━━ RECORDS FOR THIS TASK
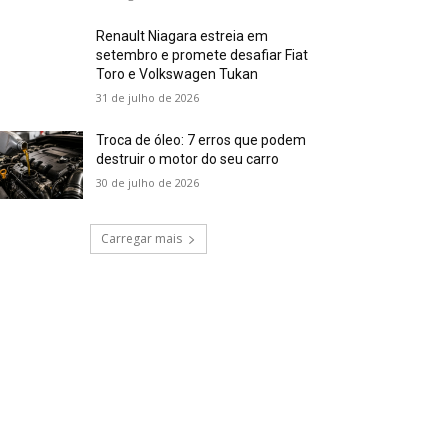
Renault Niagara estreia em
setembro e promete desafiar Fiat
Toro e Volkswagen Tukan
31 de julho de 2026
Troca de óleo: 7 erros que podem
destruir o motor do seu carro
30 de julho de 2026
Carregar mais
━━━━
━━ RECORDS FOR THIS TASK
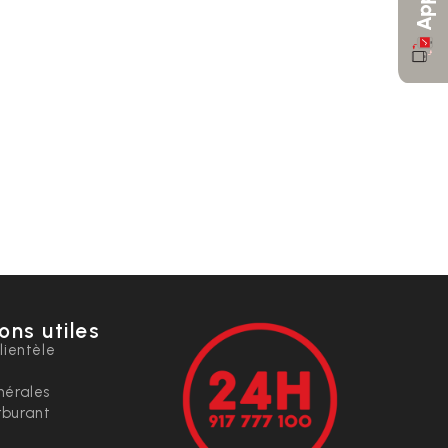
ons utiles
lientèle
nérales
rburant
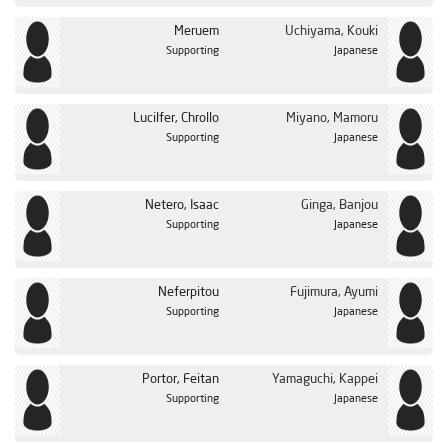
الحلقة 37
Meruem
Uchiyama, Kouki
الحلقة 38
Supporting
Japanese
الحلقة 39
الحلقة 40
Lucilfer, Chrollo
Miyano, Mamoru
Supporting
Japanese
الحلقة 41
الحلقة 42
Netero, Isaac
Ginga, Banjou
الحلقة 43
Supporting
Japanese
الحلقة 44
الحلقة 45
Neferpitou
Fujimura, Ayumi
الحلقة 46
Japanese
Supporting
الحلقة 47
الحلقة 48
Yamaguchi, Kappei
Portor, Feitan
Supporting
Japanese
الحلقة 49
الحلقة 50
━━━━
━━ RECORDS FOR THIS TASK
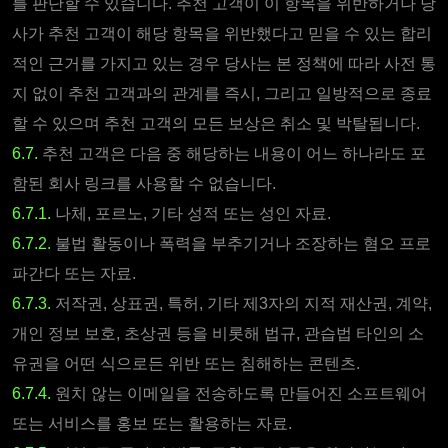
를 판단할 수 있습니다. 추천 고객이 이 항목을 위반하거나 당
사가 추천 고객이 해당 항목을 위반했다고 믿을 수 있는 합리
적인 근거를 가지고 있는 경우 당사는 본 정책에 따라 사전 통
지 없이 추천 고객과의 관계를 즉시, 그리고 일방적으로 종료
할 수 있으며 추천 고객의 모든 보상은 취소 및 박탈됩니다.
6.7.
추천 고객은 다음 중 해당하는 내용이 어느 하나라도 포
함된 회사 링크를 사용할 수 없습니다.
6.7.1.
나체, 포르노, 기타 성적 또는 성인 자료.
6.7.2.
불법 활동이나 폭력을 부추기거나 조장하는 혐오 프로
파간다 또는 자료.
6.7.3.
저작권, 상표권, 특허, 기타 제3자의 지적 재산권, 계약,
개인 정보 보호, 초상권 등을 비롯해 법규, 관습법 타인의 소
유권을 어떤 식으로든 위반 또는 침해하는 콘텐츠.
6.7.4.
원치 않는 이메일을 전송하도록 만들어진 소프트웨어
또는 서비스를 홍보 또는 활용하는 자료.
━━━━
→ **JOB ITEM**:
Given the records above, restate word for word only the lines starting at the one with "Renault Niagara estreia em" and ending at the one with "Carregar mais".

→ **RESPONSE AREA**:
Renault Niagara estreia em
setembro e promete desafiar Fiat
Toro e Volkswagen Tukan
31 de julho de 2026
Troca de óleo: 7 erros que podem
destruir o motor do seu carro
30 de julho de 2026
Carregar mais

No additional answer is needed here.